Hükümet ve hükümete yakın isimler günlerdir Gezi Parkı direnişini bir “darbe provası“ olarak göstermeye çalışıyorlar. İktidar partisinde üst düzey görevlere getirildikleri için sevindiğimiz bazı sosyal bilimciler masa başında çıkarıldığı her hâlinden belli ve altında imza bulunmayan “profil“lerle bizi, eylemcilerin çoğunun ulusalcı, Ergenekoncu, asker ve darbe sevdalısı vb. olduğuna ikna etmeye çalışıyorlar. 28 Şubat sürecinde devlet tarafından üretilen dezenformasyon ve manipülasyonlara karşı mücadeleleriyle haklı olarak sivrilmiş bazı yazarlar ve yayın organları çok güçlü iç ayakları olan küresel bir komplonun söz konusu olduğunu kanıtlamak için ucuz bilimkurgu romanlarından aparma senaryolar yazıp çiziyorlar. Yani dönüp dolaşıp, Gezi Parkı direnişini, “yeni Türkiye“ye tahammül edemeyen “eski Türkiye“nin son kalkışması olarak tarif etmeye çalışıyorlar.

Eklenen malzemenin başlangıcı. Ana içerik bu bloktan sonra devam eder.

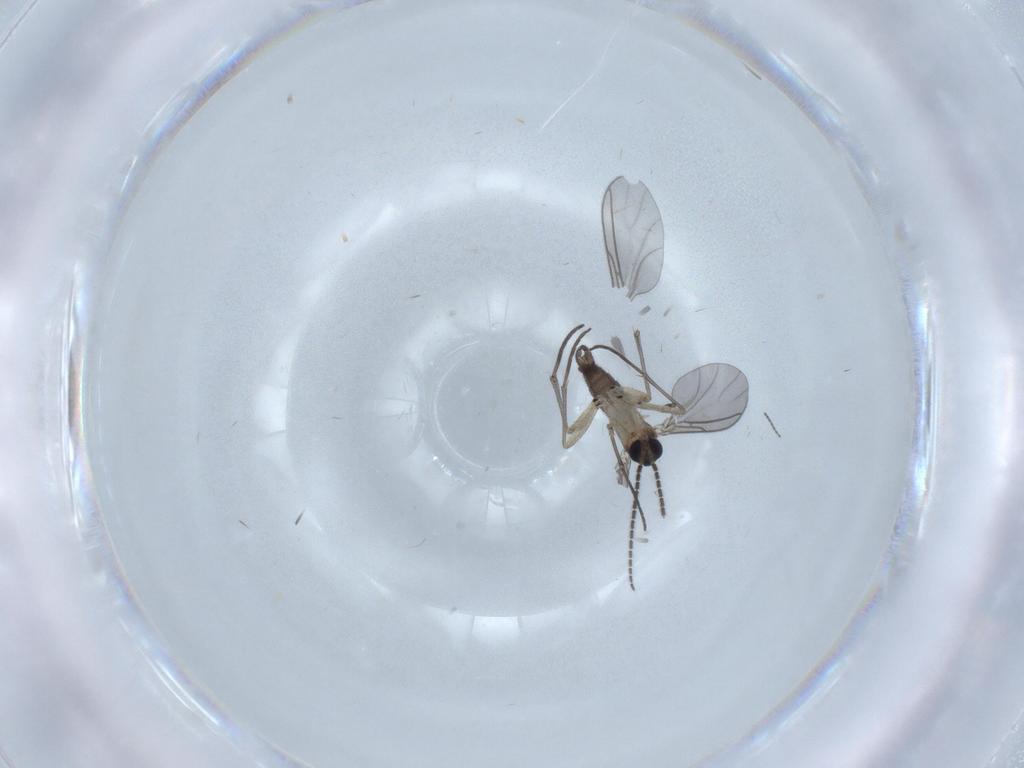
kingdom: Animalia
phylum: Arthropoda
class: Insecta
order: Diptera
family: Sciaridae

Tek pehlivanlı kamusal meydan
Hiç sanmıyorum. Bana Prof. Nilüfer Göle‘nin analizi daha sahici ve doğru geliyor: Ben de bu direnişte yeni bir vatandaşlığın provasının yapıldığı kanısındayım. (http://t24.com.tr/yazi/gezi-bir-kamusal-meydan-hareketinin-anatomisi/6824) Bilmeyenler için hatırlatalım: Nilüfer Hoca, egemen eğilimleri önemsemeden, eskiyeni görüp onun yerini almaya aday yeniyi göstermeye çalışan az sayıdaki sosyal bilimcilerimizdendir. Örneğin Türkiye’de İslami hareketin 1980’li yıllarda başlayan yükselişini, moda olduğu gibi “irtica“, yani eski Türkiye’ye dönüş olarak yorumlamamış; üstelik en büyük “tehdit“ olarak görülen baş örtülü kadınlardan hareket ederek, bu olgunun tam tersine modernleşmeyle doğru orantılı olduğunu söylemiştir.

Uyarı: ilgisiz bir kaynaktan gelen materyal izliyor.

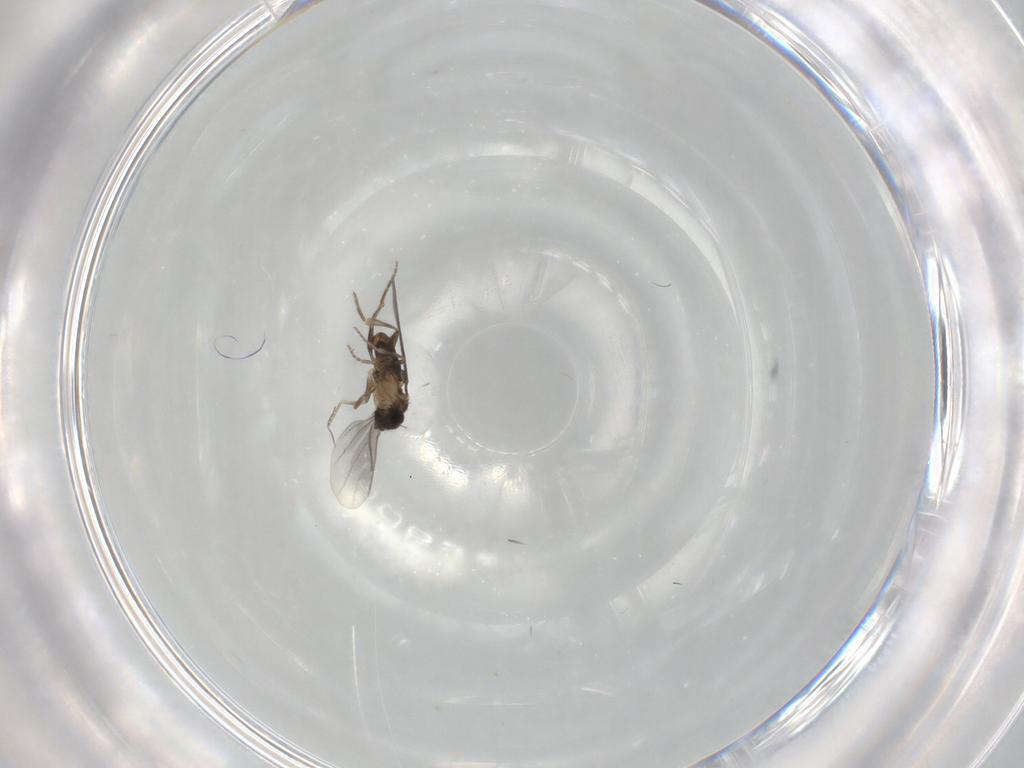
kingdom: Animalia
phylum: Arthropoda
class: Insecta
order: Diptera
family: Phoridae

Prof. Göle, bu tespitinden hareketle AKP iktidarına da olumlu anlam yüklemişti. Örneğin AKP’nin iktidara gelişinin birinci yılında yaptığım söyleşide, yaşananları “AKP hem kendi dönüşüyor hem Türkiye’yi dönüştürüyor“ diye özetlemişti. (http://rusencakir.com/AKP-Neydiler-Ne-oldular-4/49) Ancak son dönemde o da AKP’yi, özellikle de Başbakan Erdoğan‘ı açık ve sistematik bir şekilde eleştirmeye başladı. Yukarıda linkini verdiğim yazıdaki “Kamusal yaşam, tek pehlivanlı meydana dönüştü“ cümlesi bu eleştirinin vardığı nihai noktadır.
Cin şişeden çıktı
Evet, Gezi Parkı direnişi, içerdiği bütün zaaf, eksiklik ve hatalarına rağmen çoğulcu, özgürlükçü ve demokratik bir harekettir. Dolayısıyla rotası “eski” değil “yeni” Türkiye’dir. Bu hareketi, ondan şu ya da bu şekilde istifade etmeye çalışan (ve hiç de beceremeyen) bazı isim ve odakları öne çıkartıp değersizleştirmeye çalışmanın bir işe yaramadığı çoktan ortaya çıktı. Eğer hükümet gerçekten bu krizi tüm ülkenin hayrına çözmek istiyorsa, öncelikle kendisinin hangi noktalarda eskidiğini, statükocu bir konuma geldiğini; ardından bu hareketin içerdiği yenileştirici öğeleri anlaması şart. Aksi takdirde, dünkü iktidar sahiplerinin “bir avuç gerici“ olarak görmekte ısrar ettikleri İslamcılar tarafından tasfiye edilişine benzer bir kaderi yaşayabilirler.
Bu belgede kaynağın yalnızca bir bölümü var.